Abatement of microplastics from municipal effluents by two different wastewater treatment technologies

Abstract

This paper discusses the role of two different wastewater treatment technologies in the removal efficiency of microplastics from the final effluent of an urban wastewater treatment plant; i.e., a membrane bioreactor as an advanced wastewater treatment technology and rapid sand filtration as a tertiary treatment after an activated sludge process. Fourteen different polymer types were identified in all wastewater samples, mainly represented by low-density polyethylene (71.89%), high-density polyethylene (5.44%), acrylate (5.24%), polypropylene (5.22%), polystyrene (4.24%), and nylon (2.56%). The main forms isolated were fibres (61.2%), followed by films (31.5%), fragments (6.7%), and beads (0.6%). The main size interval corresponded to 1 and 2 mm, accounting for 28.2%, 37.3%, and 36.8% for the influent, membrane bioreactor, and rapid sand filtration, respectively. A total of 480 microplastic particles were isolated in all wastewater samples, with an average concentration of 2.16 ± 0.42 items l-1, and removal rate percentages of 79.01% for the membrane bioreactor and 75.49% for rapid sand filtration. Both technologies proved to be more efficient removing particulate microplastics (98.83% and 95.53%, respectively) than fibres (57.61% and 53.83%, respectively), showing a clear escape into the aquatic environment for fibres.
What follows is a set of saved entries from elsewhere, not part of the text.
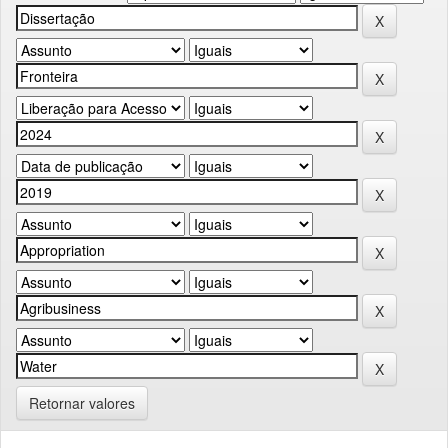
Retornar valores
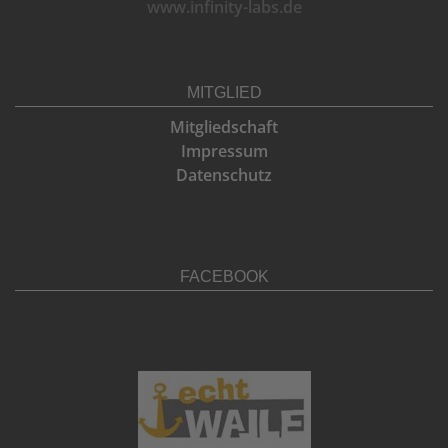
www.infinity-labs.de
MITGLIED
Mitgliedschaft
Impressum
Datenschutz
FACEBOOK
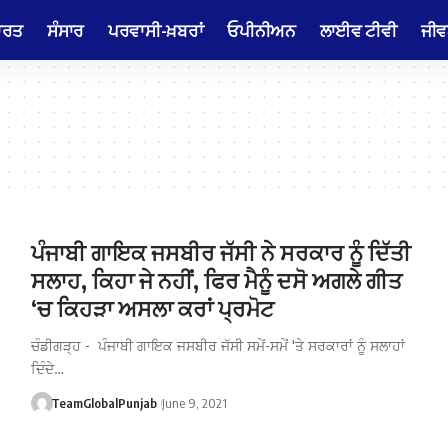
ਾਰਤ
ਸੰਸਾਰ
ਪਰਵਾਸੀ-ਖ਼ਬਰਾਂ
ਓਪੀਨੀਅਨ
ਲਾਈਵ ਟੀਵੀ
ਜੀਵ
ਪੰਜਾਬੀ ਗਾਇਕ ਜਸਬੀਰ ਜੱਸੀ ਨੇ ਸਰਕਾਰ ਨੂੰ ਦਿੱਤੀ
ਸਲਾਹ, ਕਿਹਾ ਜੇ ਨਹੀਂਂ, ਫਿਰ ਮੈਨੂੰ ਦਸੋ ਅਗਲੇ ਗੀਤ
‘ਚ ਕਿਹੜਾ ਅਸਲਾ ਕਰਾਂ ਪ੍ਰਮੋਟ
ਚੰਡੀਗੜ੍ਹ - ਪੰਜਾਬੀ ਗਾਇਕ ਜਸਬੀਰ ਜੱਸੀ ਸਮੇਂ-ਸਮੇਂ 'ਤੇ ਸਰਕਾਰਾਂ ਨੂੰ ਸਲਾਹਾਂ
ਦਿੰਦੇ…
TeamGlobalPunjab
June 9, 2021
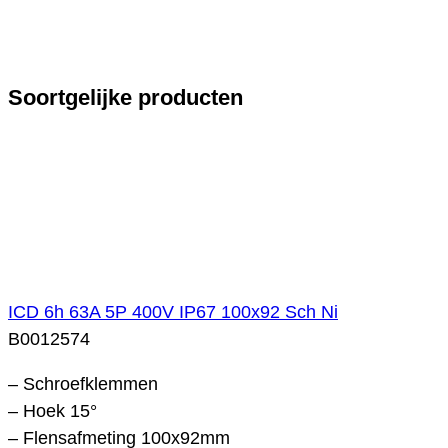
Soortgelijke producten
ICD 6h 63A 5P 400V IP67 100x92 Sch Ni
B0012574
– Schroefklemmen
– Hoek 15°
– Flensafmeting 100x92mm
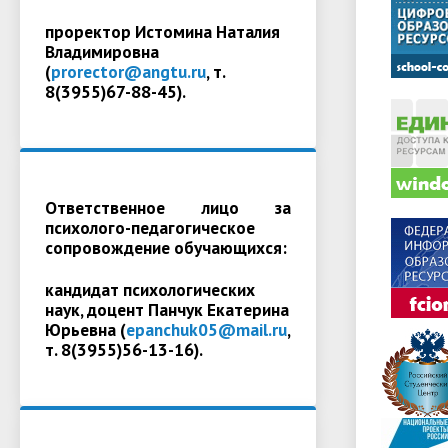
проректор Истомина Наталия
Владимировна
(
prorector@angtu.ru
, т.
8(3955)67-88-45).
Ответственное лицо за
психолого-педагогическое
сопровождение обучающихся:
кандидат психологических
наук, доцент Панчук Екатерина
Юрьевна (
epanchuk05@mail.ru
,
т. 8(3955)56-13-16).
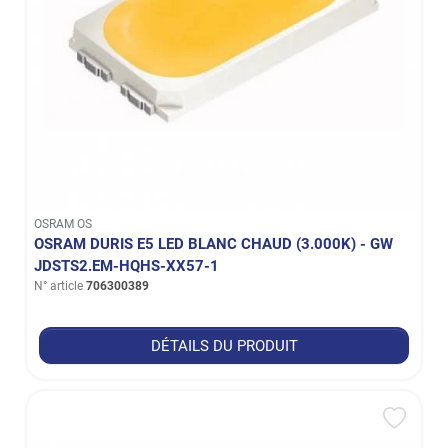
OSRAM OS
OSRAM DURIS E5 LED BLANC CHAUD (3.000K) - GW
JDSTS2.EM-HQHS-XX57-1
N° article
706300389
DÉTAILS DU PRODUIT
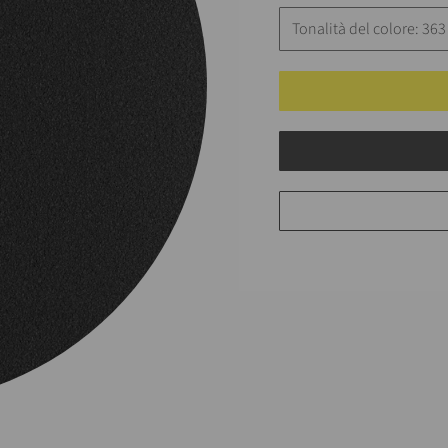
Tonalità del colore: 363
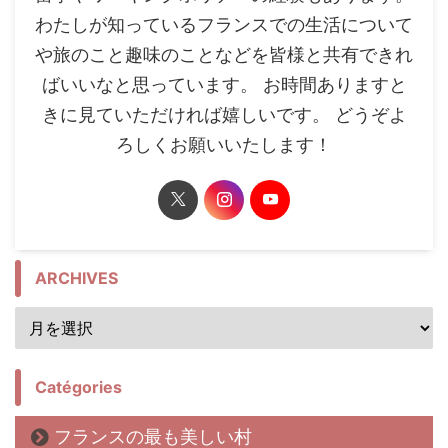
わたしが知っているフランスでの生活について
や旅のこと趣味のことなどを皆様と共有できれ
ばいいなと思っています。 お時間ありますと
きに見ていただければ嬉しいです。 どうぞよ
ろしくお願いいたします！
ARCHIVES
Catégories
フランスの最も美しい村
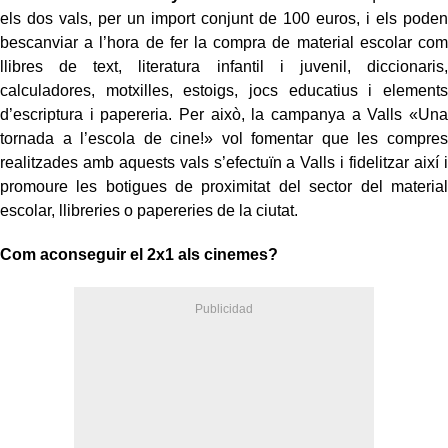
els dos vals, per un import conjunt de 100 euros, i els poden
bescanviar a l’hora de fer la compra de material escolar com
llibres de text, literatura infantil i juvenil, diccionaris,
calculadores, motxilles, estoigs, jocs educatius i elements
d’escriptura i papereria. Per això, la campanya a Valls «Una
tornada a l’escola de cine!» vol fomentar que les compres
realitzades amb aquests vals s’efectuïn a Valls i fidelitzar així i
promoure les botigues de proximitat del sector del material
escolar, llibreries o papereries de la ciutat.
Com aconseguir el 2x1 als cinemes?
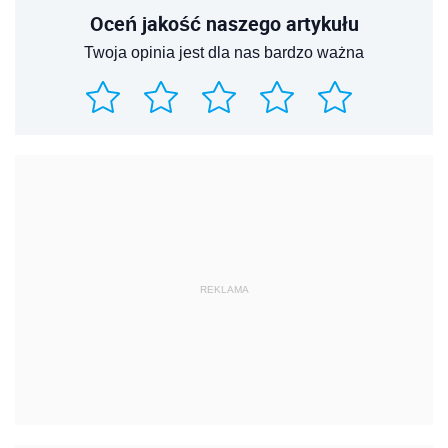
Oceń jakość naszego artykułu
Twoja opinia jest dla nas bardzo ważna
REKLAMA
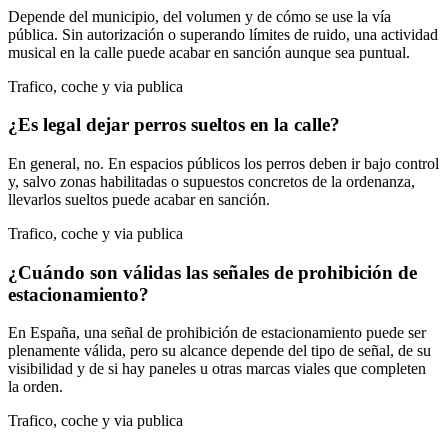
Depende del municipio, del volumen y de cómo se use la vía
pública. Sin autorización o superando límites de ruido, una actividad
musical en la calle puede acabar en sanción aunque sea puntual.
Trafico, coche y via publica
¿Es legal dejar perros sueltos en la calle?
En general, no. En espacios públicos los perros deben ir bajo control
y, salvo zonas habilitadas o supuestos concretos de la ordenanza,
llevarlos sueltos puede acabar en sanción.
Trafico, coche y via publica
¿Cuándo son válidas las señales de prohibición de
estacionamiento?
En España, una señal de prohibición de estacionamiento puede ser
plenamente válida, pero su alcance depende del tipo de señal, de su
visibilidad y de si hay paneles u otras marcas viales que completen
la orden.
Trafico, coche y via publica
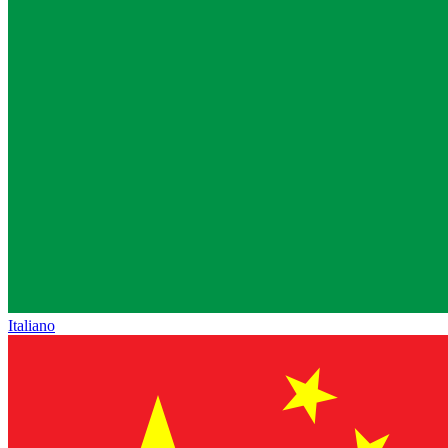
Italiano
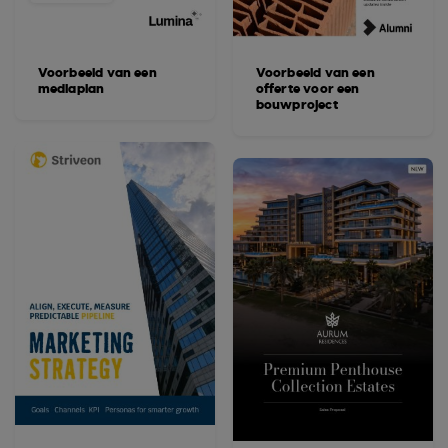
Voorbeeld van een
Voorbeeld van een
mediaplan
offerte voor een
bouwproject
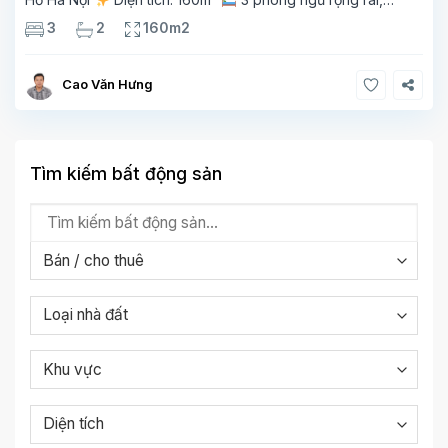
thoáng sáng
2 phòng tắm tiện nghi
Bếp + phòng
3
2
160m2
khách hiện đại, ban công thoáng mát
Cao Văn Hưng
Tìm kiếm bất động sản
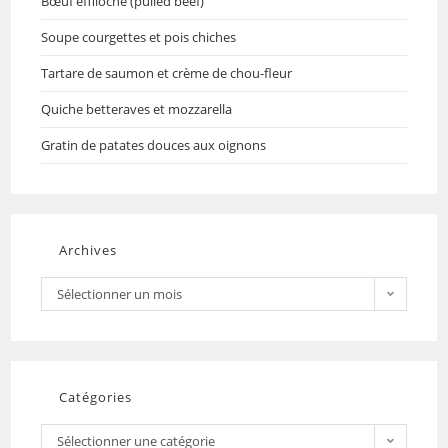
Bœuf effiloché (pulled beef)
Soupe courgettes et pois chiches
Tartare de saumon et crème de chou-fleur
Quiche betteraves et mozzarella
Gratin de patates douces aux oignons
Archives
Sélectionner un mois
Catégories
Sélectionner une catégorie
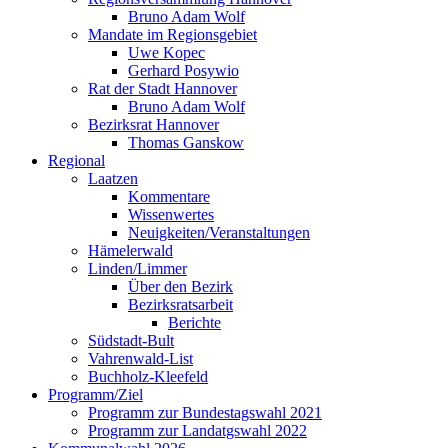
Bruno Adam Wolf
Mandate im Regionsgebiet
Uwe Kopec
Gerhard Posywio
Rat der Stadt Hannover
Bruno Adam Wolf
Bezirksrat Hannover
Thomas Ganskow
Regional
Laatzen
Kommentare
Wissenwertes
Neuigkeiten/Veranstaltungen
Hämelerwald
Linden/Limmer
Über den Bezirk
Bezirksratsarbeit
Berichte
Südstadt-Bult
Vahrenwald-List
Buchholz-Kleefeld
Programm/Ziel
Programm zur Bundestagswahl 2021
Programm zur Landatgswahl 2022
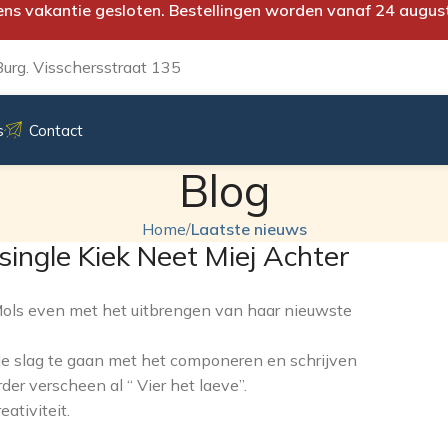
ens vakantie gesloten. Bestellingen worden vanaf 24 augus
urg. Visschersstraat 135
s
Contact
Blog
Home
/
Laatste nieuws
ingle Kiek Neet Miej Achter
 Mols even met het uitbrengen van haar nieuwste
e slag te gaan met het componeren en schrijven
er verscheen al “ Vier het laeve”.
ativiteit.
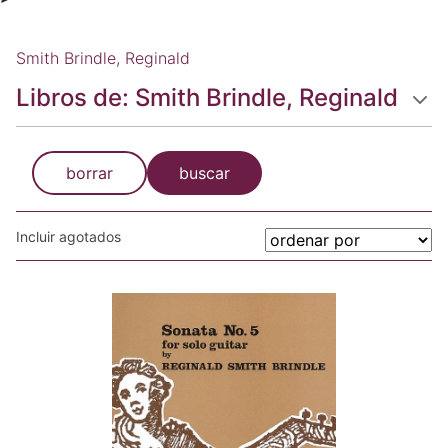
Smith Brindle, Reginald
Libros de: Smith Brindle, Reginald
borrar
buscar
Incluir agotados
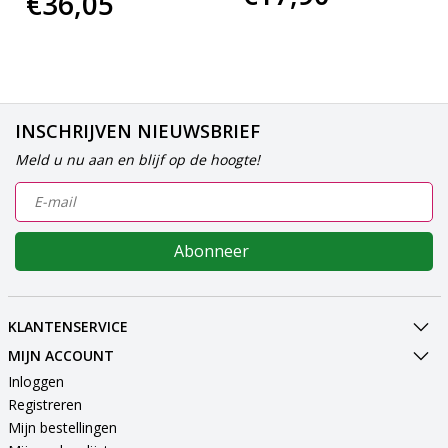
€36,05
INSCHRIJVEN NIEUWSBRIEF
Meld u nu aan en blijf op de hoogte!
Abonneer
KLANTENSERVICE
MIJN ACCOUNT
Inloggen
Registreren
Mijn bestellingen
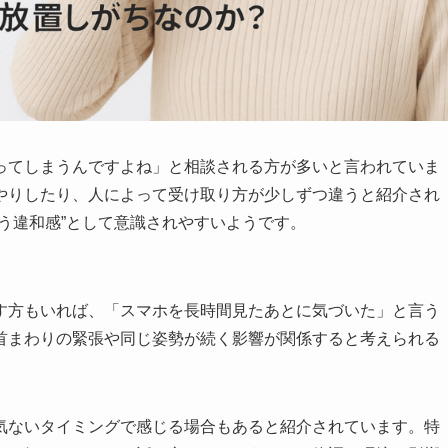
ってしまうんですよね」と相談される方が多いと言われていま
やりしたり、人によって受け取り方が少しずつ違うと紹介され
う違和感”として意識されやすいようです。
す方もいれば、「スマホを長時間見たあとに気づいた」と言う
首まわりの緊張や同じ姿勢が続く影響が関係すると考えられる
気ないタイミングで感じる場合もあると紹介されています。特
The average microplastic size displayed a statistically significant increase from the influent of the sewage treatment plant (1.05 ± 0.05 mm), to rapid sand filtration effluent (1.15 ± 0.08 mm) and membrane bioreactor (1.39 ± 0.15 mm) (F-test = 4.014, p = 0.019) indicating the fibre selection made by advanced treatment technologies previously discussed.